Rizky Sekar Afrisia, CNN Indonesia | Kamis, 13/08/2015 17:41 WIB
Fantasi Pertama Penulis 'The Lord of The Rings' Diterbitkan JRR Tolkien, penulis 'The Lord of The Rings'. (Haywoo Magee/Picture Post/Getty Images)
Jakarta, CNN Indonesia -- J.R.R. Tolkien, penulis The Lord of the Rings, sudah menggoreskan pena sejak remaja. Salah satu karya fantasi pertamanya, jauh sebelum The Lord of the Rings dan The Hobbit, akan diterbitkan perdana, pada 27 Agustus mendatang.

Karya itu berjudul The Story of Kullervo. Mengutip The Guardian, Tolkien menulisnya, pada 1915, saat masih di Oxford. Cerita itu merupakan prosa panjang dari puisi Finlandia abad ke-19, Kalevala. Tolkien menganggap itu sebagai upaya menulis legendanya sendiri.

Mengutip The Guardian, The Story of Kullervo bercerita tentang anak dari Kalervo yang bernama Kullervo. Tolkien menyebutnya "Kullervo yang malang." Ia seorang yatim piatu dengan kekuatan supernatural atau magis.


Saat terjebak dalam perbudakan, Kullervo bersumpah akan membalas kejahatan Untamo, penyihir jahat yang membunuh ayahnya, menculik ibunya, dan mencoba membunuhnya tiga kali.

Tapi Kullervo tanpa sengaja melakukan inses dengan saudari kembarnya yang kemudian bunuh diri karena menyadari apa yang terjadi. Itu membuat Kullervo semakin marah dan mengutuk semua yang membuat hidupnya jadi lebih buruk.

Manuskrip yang belum selesai ditulis Tolkien selama ini tersimpan di Perpustakaan Bodlein di Oxford.

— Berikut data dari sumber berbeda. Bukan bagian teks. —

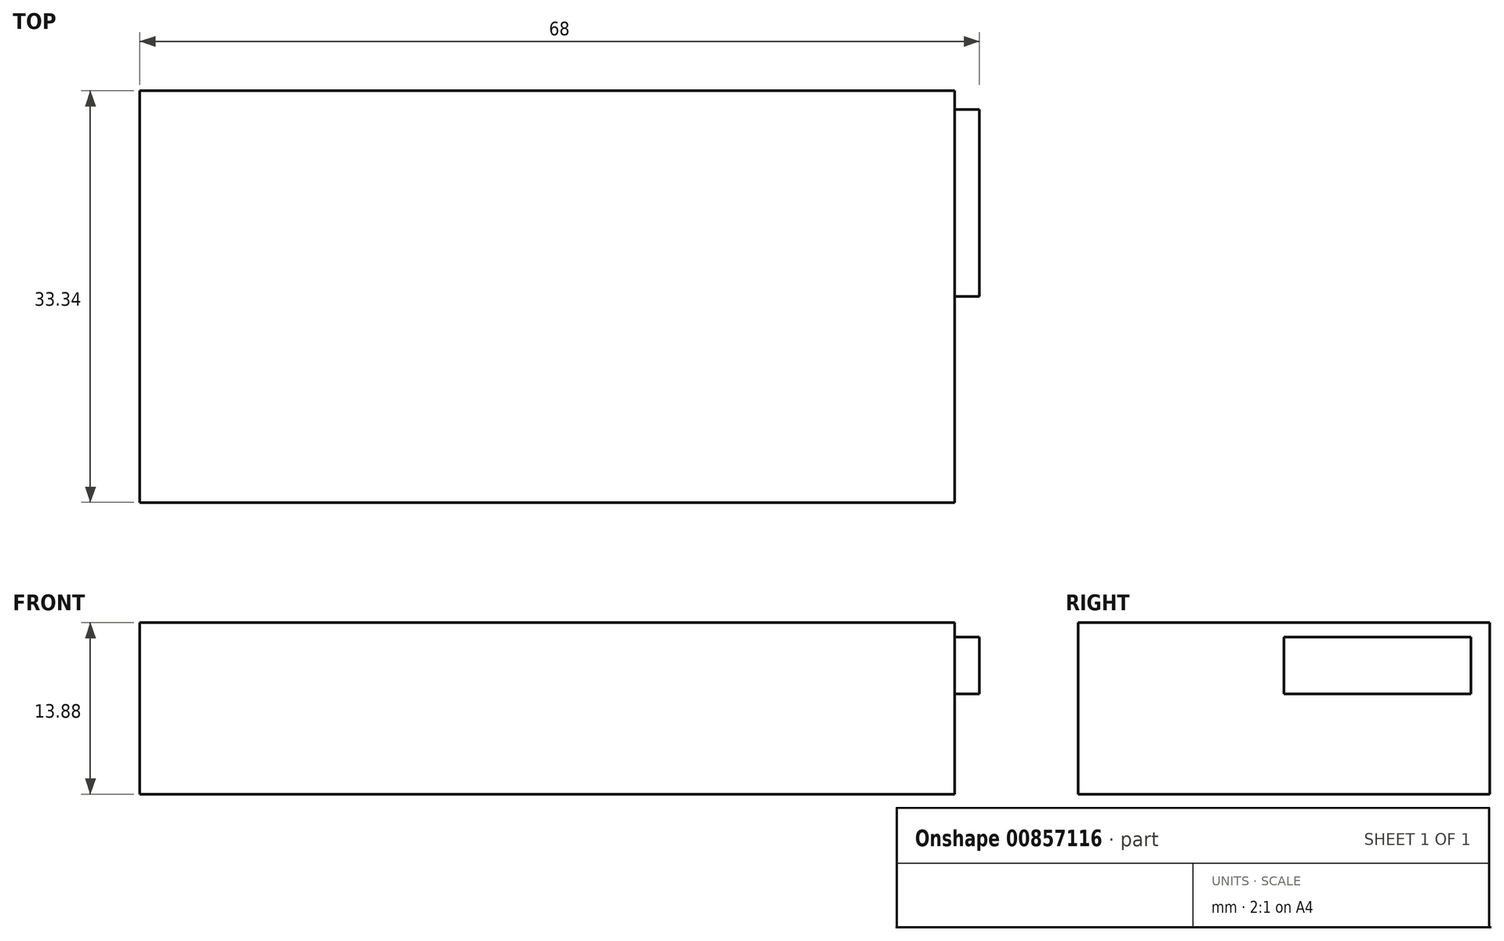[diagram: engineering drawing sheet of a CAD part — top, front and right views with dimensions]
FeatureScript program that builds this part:
annotation { "Feature Type Name" : "Feature", "Feature Type Description" : "" }
export const myFeature = defineFeature(function(context is Context, id is Id, definition is map)
    precondition{}
    {
        {
            var Q0;
            Q0=qCreatedBy(makeId("Top.planeOp"),FACE);
            var sketch = newSketch(context, id + "F0", { "sketchPlane" : qUnion([Q0])});
            skLineSegment(sketch, "E0.bottom", {"start": v(33, 16.68) * mm, "end": v(-33, 16.68) * mm});
            skLineSegment(sketch, "E0.top", {"start": v(33, -16.68) * mm, "end": v(-33, -16.68) * mm});
            skLineSegment(sketch, "E0.left", {"start": v(33, 16.68) * mm, "end": v(33, -16.68) * mm});
            skLineSegment(sketch, "E0.right", {"start": v(-33, 16.68) * mm, "end": v(-33, -16.68) * mm});
            skPoint(sketch, "E0.middle", {"position": v(0, 0) * mm});
            skSolve(sketch);
        }
        {
            var Q0;
            Q0=makeQuery(id+"F0.imprint","IMPRINT",FACE,{"disambiguationData":[TD([[makeQuery(id+"F0.imprint","IMPRINT",EDGE,{"derivedFrom":sQuery(id+"F0.wireOp",EDGE,"E0.bottom")}),1.0]])]});
            extrude(context, id + "F1", {"entities" : qUnion([Q0]), "depth" : 13.88 * mm, "offsetDistance" : 25.4 * mm});
        }
        {
            var Q0;
            Q0=makeQuery(id+"F1.opExtrude","SWEPT_FACE",FACE,{"disambiguationData":[OSD([sQuery(id+"F0.wireOp",EDGE,"E0.left")])]});
            var sketch = newSketch(context, id + "F2", { "sketchPlane" : qUnion([Q0])});
            skLineSegment(sketch, "E1.bottom", {"start": v(0, 12.73) * mm, "end": v(15.15, 12.73) * mm});
            skLineSegment(sketch, "E1.top", {"start": v(0, 8.1) * mm, "end": v(15.15, 8.1) * mm});
            skLineSegment(sketch, "E1.left", {"start": v(0, 12.73) * mm, "end": v(0, 8.1) * mm});
            skLineSegment(sketch, "E1.right", {"start": v(15.15, 12.73) * mm, "end": v(15.15, 8.1) * mm});
            skSolve(sketch);
        }
        {
            var Q0;
            Q0=makeQuery(id+"F2.imprint","IMPRINT",FACE,{"disambiguationData":[TD([[makeQuery(id+"F2.imprint","IMPRINT",EDGE,{"derivedFrom":sQuery(id+"F2.wireOp",EDGE,"E1.bottom")}),-1.0]])]});
            extrude(context, id + "F3", {"entities" : qUnion([Q0]), "operationType" : NewBodyOperationType.ADD, "depth" : 2 * mm, "offsetDistance" : 25 * mm});
        }
    });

Manuskrip itu sempat muncul dalam makalah akademis di Amerika Serikat. Namun pada 27 Agustus, itu akan menjadi publikasi mainstream pertama atas naskah Tolkien.

The Story of Kullervo akan dipublikasikan oleh sebuah penerbit besar, HarperCollins. Penerbit itu menyebut Kullervo "mungkin yang paling gelap dan paling tragis dari semua karakter J.R.R. Tolkiens." Namun cerita itu diklaim bakal sangat kuat dan menarik penggemar Tolkien.

"Dengan diterbitkan The Story of Kullervo secara perdana berdasarkan draft penulis, catatan, dan esai kuliah tentang tugas yang menjadi sumber inspirasinya—The Kalevala—ini adalah batu fondasi dalam struktur dunia Tolkien," HarperCollins menjabarkan.